Brief abstracts (supplied by the BAAL Abstract-Abstracting Service)

(BAAL Newsletter Summer 1991)

450-11 Aligote, Carlos and Colophon, Eulalia. Interlanguage in MA students. South Shields Journal of Prophylactic Linguistics, 22.3 (2004). Utterances of Applied Linguistics students can be sited along a continuum running from pure L1 forms (e.g. We have to teach them to understand English) to pure TL forms (e.g. Our prime pedagogic task is to foster strategies which will enhance learners’ capacity to attend to the pragmatic communicative semiotic macro-content). The paper offers a choice of five models to account for non-systematic variability in the data, treating L1, IL and TL as hierarchically independent semipermeable systems in each case.

→ Tasks to perform
1. Write out the BAAL abstract from "(BAAL Newsletter Summer" up to and including "in each case.".
2. According to the BAAL abstract, how many models does the paper offer to account for non-systematic variability in the data?
3. Carry on the BAAL abstract past its last sentence.

→ Study material
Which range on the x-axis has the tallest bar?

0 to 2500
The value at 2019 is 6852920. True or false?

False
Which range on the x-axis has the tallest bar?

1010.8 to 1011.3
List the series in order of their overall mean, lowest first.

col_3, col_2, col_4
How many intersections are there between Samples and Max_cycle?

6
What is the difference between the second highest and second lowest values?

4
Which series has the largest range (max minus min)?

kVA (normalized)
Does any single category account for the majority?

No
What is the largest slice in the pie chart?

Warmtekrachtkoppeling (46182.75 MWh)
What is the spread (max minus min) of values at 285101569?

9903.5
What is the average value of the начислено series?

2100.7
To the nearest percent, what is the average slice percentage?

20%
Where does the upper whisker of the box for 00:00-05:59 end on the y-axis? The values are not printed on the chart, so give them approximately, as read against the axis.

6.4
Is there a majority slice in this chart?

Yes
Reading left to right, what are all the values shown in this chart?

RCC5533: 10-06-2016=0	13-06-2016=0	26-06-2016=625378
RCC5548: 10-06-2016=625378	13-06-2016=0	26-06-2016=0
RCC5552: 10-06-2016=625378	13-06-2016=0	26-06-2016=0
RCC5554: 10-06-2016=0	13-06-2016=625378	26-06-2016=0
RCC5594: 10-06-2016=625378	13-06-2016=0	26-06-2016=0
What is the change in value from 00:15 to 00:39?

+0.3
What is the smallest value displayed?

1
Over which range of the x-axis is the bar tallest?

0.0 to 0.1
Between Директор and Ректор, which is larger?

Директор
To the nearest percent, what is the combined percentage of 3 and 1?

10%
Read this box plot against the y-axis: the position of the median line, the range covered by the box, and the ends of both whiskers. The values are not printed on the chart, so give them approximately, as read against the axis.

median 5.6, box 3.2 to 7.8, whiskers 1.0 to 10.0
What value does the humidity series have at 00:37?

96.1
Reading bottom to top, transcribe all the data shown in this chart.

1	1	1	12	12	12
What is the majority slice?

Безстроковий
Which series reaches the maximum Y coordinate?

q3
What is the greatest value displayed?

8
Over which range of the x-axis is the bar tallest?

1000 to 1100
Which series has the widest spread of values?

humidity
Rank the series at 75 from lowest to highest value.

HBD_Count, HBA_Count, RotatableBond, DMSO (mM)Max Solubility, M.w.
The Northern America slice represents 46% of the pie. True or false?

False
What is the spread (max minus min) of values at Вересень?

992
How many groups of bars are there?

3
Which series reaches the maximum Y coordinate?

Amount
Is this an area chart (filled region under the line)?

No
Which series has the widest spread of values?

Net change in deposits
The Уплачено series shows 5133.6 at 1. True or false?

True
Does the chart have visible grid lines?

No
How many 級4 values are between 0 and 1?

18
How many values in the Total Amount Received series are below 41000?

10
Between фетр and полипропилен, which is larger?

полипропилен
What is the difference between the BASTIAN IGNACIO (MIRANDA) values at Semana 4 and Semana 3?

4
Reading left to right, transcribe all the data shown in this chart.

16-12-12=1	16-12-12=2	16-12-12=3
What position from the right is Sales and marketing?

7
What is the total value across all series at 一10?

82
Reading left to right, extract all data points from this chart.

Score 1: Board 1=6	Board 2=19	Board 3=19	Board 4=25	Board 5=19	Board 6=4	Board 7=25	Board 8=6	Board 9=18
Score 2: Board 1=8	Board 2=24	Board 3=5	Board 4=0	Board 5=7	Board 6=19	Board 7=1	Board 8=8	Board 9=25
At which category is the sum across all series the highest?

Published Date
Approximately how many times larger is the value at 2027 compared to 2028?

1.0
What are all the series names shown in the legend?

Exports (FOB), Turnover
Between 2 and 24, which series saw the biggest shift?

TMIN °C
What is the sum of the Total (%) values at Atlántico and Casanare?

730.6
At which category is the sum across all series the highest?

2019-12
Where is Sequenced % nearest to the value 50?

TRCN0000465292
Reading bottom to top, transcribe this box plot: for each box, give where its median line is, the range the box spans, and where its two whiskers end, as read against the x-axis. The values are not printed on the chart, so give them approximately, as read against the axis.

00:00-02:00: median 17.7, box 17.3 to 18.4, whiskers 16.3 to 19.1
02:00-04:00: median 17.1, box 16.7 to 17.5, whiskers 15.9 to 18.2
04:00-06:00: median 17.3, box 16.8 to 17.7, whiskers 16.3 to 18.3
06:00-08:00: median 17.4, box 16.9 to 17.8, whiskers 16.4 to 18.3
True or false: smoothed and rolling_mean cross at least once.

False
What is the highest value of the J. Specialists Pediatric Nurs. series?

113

→ Expected responses
1.
(BAAL Newsletter Summer 1991)

450-11 Aligote, Carlos and Colophon, Eulalia. Interlanguage in MA students. South Shields Journal of Prophylactic Linguistics, 22.3 (2004). Utterances of Applied Linguistics students can be sited along a continuum running from pure L1 forms (e.g. We have to teach them to understand English) to pure TL forms (e.g. Our prime pedagogic task is to foster strategies which will enhance learners’ capacity to attend to the pragmatic communicative semiotic macro-content). The paper offers a choice of five models to account for non-systematic variability in the data, treating L1, IL and TL as hierarchically independent semipermeable systems in each case.

2. Five.

3.
489.6 Smith, Mohammed K., Jones, Jeff and Bangalore-Torpedo, Lieut-Col Alison C. A taxonomy of bibliographies. Zeitschrift für Grundsatzfragen (Munich), 111.1 (2003). Bibliographies can be classified into epistemic (designed to show what the writer has read) and deontic (aimed at telling the reader what to read). These categories correlate to some extent with defensive and aggressive approaches to bibliography. Special cases studied include the cannibal bibliography, which swallows up smaller bibliographies, the onanistic bibliography, which lists only works by the authors of the article to which it is appended, and the autonomous bibliography, whose accompanying paper has atrophied or completely disappeared. The paper is accompanied by a comprehensive bibliography.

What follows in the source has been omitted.